EXTRACTED DATA |
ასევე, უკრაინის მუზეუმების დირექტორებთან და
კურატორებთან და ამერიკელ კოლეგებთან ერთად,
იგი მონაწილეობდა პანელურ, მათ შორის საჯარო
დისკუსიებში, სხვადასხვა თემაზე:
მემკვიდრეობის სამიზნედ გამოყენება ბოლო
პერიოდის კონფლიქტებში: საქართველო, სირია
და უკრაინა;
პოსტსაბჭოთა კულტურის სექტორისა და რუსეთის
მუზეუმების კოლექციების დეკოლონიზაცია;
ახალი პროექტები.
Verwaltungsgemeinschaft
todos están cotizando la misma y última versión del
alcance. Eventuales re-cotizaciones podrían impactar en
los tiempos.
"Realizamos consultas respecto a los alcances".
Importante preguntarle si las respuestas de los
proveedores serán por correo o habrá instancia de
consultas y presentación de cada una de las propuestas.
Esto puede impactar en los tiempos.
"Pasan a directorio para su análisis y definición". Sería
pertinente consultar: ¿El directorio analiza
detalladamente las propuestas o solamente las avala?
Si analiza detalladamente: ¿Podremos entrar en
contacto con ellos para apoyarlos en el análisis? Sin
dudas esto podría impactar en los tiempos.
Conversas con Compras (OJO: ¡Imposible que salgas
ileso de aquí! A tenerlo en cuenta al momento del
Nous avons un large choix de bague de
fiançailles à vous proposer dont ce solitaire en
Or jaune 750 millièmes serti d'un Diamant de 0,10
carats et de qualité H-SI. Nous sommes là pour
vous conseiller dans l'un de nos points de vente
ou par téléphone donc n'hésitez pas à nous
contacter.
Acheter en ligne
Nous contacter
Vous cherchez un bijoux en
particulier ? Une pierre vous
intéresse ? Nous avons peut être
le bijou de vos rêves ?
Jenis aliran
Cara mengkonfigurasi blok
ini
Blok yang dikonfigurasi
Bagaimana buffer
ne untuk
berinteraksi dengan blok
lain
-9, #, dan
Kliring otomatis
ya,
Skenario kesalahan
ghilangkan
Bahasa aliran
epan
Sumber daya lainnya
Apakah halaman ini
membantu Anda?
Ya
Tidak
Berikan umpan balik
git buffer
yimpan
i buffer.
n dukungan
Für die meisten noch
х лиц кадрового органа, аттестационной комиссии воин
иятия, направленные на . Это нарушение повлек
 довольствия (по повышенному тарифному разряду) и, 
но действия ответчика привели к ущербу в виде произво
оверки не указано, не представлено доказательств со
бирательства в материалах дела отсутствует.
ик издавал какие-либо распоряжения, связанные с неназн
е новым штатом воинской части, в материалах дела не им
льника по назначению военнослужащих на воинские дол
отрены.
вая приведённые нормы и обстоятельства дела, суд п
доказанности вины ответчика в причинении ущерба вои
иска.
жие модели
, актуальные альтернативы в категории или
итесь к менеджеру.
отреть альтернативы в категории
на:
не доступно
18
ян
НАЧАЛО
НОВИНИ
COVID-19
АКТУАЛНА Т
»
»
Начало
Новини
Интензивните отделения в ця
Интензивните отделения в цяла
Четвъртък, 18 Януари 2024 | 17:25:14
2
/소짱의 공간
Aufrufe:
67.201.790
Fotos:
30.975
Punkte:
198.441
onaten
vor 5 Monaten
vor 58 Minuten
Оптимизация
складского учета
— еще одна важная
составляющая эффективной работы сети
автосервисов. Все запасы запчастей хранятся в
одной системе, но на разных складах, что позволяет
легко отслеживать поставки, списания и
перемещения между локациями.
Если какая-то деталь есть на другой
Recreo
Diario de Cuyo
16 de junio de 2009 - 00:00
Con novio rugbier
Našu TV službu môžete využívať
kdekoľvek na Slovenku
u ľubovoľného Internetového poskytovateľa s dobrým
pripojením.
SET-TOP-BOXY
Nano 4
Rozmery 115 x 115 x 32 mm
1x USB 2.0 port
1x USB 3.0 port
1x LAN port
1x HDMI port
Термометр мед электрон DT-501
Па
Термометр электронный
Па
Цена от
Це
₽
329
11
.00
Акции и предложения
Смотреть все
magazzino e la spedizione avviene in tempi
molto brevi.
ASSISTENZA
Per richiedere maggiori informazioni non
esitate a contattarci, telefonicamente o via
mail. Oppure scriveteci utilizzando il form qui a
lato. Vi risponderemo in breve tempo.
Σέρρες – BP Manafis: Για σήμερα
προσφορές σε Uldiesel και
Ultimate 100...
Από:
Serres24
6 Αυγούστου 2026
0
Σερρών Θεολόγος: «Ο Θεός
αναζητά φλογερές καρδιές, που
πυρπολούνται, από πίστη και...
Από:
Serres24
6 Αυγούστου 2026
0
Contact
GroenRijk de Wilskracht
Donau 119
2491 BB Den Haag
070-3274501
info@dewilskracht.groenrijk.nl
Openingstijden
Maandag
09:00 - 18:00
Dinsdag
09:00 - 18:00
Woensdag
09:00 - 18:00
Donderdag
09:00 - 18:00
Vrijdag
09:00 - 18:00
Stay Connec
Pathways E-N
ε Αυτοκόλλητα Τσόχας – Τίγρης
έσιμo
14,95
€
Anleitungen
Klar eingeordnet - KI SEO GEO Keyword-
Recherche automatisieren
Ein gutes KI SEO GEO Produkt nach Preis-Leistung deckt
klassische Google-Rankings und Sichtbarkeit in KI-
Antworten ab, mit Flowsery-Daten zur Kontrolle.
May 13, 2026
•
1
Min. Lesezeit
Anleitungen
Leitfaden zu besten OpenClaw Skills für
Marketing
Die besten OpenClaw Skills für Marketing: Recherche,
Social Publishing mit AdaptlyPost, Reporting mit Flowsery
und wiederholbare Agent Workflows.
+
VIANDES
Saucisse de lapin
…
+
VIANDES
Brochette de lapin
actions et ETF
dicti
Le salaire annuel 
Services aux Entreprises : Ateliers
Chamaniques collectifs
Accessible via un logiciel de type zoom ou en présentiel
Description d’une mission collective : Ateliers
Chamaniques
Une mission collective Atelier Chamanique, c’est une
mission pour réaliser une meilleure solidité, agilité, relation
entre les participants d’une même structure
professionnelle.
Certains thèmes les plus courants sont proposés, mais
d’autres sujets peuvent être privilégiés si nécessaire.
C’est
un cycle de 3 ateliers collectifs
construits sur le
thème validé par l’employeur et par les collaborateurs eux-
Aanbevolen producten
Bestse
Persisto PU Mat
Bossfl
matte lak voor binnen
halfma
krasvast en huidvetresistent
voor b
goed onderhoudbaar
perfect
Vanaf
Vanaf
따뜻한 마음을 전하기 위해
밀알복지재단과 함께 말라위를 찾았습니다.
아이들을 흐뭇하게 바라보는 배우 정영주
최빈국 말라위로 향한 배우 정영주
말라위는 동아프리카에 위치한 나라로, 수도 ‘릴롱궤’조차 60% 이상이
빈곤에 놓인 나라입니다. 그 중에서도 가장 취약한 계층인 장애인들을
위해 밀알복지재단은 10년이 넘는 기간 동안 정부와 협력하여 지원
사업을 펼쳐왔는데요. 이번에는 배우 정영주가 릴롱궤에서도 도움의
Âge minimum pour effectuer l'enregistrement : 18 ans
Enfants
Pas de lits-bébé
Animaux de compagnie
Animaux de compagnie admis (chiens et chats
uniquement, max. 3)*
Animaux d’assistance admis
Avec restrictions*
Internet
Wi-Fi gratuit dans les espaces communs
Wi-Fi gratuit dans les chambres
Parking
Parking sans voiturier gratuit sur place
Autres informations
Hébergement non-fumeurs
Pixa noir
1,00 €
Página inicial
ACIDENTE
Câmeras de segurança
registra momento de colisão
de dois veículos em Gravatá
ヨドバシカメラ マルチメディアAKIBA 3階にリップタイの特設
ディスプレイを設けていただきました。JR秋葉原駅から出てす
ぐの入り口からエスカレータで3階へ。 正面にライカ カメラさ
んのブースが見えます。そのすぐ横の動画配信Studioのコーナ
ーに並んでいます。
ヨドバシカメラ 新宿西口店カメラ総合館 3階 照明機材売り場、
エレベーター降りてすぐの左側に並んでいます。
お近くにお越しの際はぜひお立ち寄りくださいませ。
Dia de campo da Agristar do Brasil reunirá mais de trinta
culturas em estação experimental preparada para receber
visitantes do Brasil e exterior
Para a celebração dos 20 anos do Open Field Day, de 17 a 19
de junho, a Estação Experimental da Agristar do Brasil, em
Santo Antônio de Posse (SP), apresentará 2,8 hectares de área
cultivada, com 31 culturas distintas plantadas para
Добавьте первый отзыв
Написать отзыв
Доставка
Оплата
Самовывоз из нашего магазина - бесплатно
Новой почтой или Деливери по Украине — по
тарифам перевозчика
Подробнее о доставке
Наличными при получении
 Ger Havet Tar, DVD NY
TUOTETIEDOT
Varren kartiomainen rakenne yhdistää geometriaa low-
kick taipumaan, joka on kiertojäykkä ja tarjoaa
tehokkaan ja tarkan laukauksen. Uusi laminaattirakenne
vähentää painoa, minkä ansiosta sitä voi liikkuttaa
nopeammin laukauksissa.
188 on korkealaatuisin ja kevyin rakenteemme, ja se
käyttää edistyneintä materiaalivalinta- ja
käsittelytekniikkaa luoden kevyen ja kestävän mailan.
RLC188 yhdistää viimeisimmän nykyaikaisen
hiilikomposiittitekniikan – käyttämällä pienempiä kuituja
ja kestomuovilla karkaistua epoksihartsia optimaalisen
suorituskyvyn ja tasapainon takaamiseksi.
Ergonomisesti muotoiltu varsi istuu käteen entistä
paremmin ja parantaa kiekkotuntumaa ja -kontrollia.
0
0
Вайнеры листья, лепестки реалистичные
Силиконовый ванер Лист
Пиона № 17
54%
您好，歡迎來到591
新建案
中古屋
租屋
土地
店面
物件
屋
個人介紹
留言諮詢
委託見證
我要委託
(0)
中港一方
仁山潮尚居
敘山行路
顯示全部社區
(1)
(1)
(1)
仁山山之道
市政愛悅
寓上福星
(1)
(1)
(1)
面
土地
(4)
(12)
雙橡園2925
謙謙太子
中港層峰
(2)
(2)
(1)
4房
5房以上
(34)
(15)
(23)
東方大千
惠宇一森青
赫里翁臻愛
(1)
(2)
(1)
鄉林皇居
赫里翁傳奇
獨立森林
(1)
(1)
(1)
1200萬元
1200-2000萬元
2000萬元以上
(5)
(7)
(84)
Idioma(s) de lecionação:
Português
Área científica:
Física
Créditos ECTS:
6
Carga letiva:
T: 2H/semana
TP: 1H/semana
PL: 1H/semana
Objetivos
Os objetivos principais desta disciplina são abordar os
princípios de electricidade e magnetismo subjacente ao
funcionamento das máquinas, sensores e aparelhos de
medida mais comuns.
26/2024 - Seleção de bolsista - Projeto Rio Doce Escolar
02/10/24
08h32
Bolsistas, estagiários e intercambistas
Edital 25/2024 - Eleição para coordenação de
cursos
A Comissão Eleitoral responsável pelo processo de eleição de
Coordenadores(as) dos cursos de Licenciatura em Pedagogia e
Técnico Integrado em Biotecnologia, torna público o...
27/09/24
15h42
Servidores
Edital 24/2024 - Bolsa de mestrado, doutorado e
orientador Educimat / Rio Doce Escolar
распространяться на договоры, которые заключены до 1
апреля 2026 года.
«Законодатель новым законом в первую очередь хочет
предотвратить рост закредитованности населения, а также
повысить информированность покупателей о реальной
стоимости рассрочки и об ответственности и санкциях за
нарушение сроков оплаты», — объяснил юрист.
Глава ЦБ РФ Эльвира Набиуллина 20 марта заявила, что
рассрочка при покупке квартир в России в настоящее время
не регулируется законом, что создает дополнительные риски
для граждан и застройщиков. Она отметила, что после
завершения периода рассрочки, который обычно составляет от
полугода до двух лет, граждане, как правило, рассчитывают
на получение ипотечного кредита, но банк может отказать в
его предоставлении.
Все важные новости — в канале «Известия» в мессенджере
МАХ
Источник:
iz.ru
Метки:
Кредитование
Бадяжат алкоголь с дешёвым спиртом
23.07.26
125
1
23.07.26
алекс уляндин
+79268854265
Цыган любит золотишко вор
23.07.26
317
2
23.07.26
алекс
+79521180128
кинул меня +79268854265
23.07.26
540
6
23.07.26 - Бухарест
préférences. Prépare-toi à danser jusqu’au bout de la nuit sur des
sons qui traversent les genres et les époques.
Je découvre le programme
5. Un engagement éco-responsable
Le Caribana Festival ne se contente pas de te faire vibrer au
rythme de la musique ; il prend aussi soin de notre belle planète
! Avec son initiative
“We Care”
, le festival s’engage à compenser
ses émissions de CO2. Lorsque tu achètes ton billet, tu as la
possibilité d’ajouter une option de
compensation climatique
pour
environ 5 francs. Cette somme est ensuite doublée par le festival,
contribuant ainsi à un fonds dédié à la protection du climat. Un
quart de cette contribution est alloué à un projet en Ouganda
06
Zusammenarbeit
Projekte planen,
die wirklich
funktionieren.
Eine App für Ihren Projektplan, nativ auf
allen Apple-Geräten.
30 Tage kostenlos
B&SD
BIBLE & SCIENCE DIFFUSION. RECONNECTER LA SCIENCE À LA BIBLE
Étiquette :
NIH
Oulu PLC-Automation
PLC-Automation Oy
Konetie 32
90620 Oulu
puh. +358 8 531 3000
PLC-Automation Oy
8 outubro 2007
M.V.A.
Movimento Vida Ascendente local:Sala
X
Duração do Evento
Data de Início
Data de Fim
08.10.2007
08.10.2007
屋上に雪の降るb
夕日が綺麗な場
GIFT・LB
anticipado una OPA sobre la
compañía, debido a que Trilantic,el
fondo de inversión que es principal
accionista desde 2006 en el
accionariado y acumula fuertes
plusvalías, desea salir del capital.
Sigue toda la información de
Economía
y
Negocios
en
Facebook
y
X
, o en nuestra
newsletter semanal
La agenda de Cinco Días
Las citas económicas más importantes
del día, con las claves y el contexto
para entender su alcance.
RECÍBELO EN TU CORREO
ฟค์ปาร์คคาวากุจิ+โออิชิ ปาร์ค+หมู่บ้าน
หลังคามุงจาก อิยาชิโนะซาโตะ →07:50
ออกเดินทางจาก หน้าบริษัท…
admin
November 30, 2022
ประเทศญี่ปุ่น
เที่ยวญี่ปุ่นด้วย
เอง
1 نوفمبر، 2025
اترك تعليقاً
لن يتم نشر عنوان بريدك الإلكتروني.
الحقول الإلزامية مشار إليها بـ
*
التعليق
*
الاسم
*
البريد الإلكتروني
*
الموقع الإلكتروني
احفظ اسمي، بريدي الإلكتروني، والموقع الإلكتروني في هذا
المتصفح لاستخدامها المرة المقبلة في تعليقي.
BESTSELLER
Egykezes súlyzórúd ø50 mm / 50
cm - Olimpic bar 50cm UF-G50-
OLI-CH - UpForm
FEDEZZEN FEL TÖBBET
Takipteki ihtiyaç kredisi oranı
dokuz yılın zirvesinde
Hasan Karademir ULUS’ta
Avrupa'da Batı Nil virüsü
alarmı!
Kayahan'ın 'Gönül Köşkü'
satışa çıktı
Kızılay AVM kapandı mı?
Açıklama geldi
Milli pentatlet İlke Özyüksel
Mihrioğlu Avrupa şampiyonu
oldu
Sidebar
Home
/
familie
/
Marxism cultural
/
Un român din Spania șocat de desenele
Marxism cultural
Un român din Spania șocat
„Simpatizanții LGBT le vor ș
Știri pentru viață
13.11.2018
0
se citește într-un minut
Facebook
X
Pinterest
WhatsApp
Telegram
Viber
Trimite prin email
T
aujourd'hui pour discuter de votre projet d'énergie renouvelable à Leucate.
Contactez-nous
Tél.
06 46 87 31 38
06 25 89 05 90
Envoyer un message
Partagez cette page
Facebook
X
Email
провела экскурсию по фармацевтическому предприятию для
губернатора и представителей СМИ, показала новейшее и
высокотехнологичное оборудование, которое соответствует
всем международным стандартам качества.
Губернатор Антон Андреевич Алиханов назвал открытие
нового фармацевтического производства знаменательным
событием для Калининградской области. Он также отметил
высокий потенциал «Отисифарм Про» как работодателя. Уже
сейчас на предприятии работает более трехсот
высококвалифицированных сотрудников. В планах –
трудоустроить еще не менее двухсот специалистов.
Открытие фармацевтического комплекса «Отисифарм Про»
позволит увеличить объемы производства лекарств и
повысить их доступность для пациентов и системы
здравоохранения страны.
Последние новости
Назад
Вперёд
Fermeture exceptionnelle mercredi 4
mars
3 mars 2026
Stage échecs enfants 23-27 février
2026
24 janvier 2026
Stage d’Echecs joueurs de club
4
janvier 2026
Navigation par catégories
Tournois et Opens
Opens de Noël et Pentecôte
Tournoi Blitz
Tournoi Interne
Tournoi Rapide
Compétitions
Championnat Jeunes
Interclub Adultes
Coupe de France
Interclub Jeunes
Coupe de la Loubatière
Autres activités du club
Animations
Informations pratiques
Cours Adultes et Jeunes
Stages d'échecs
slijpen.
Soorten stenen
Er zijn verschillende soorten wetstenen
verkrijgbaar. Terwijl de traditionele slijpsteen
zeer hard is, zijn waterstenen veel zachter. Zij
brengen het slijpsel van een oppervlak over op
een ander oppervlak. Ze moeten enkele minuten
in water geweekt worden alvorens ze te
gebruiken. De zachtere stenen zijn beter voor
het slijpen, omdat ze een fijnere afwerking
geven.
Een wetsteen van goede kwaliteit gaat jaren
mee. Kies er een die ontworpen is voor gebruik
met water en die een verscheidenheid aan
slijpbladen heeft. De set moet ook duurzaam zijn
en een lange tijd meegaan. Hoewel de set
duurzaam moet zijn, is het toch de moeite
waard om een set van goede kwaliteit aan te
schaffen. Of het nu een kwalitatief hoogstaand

WHAT IS NEEDED | What lines in the material above contain the word "Animaux"? Copy them out.

OUTPUT FOR THIS TASK |
Animaux de compagnie
Animaux de compagnie admis (chiens et chats
Animaux d’assistance admis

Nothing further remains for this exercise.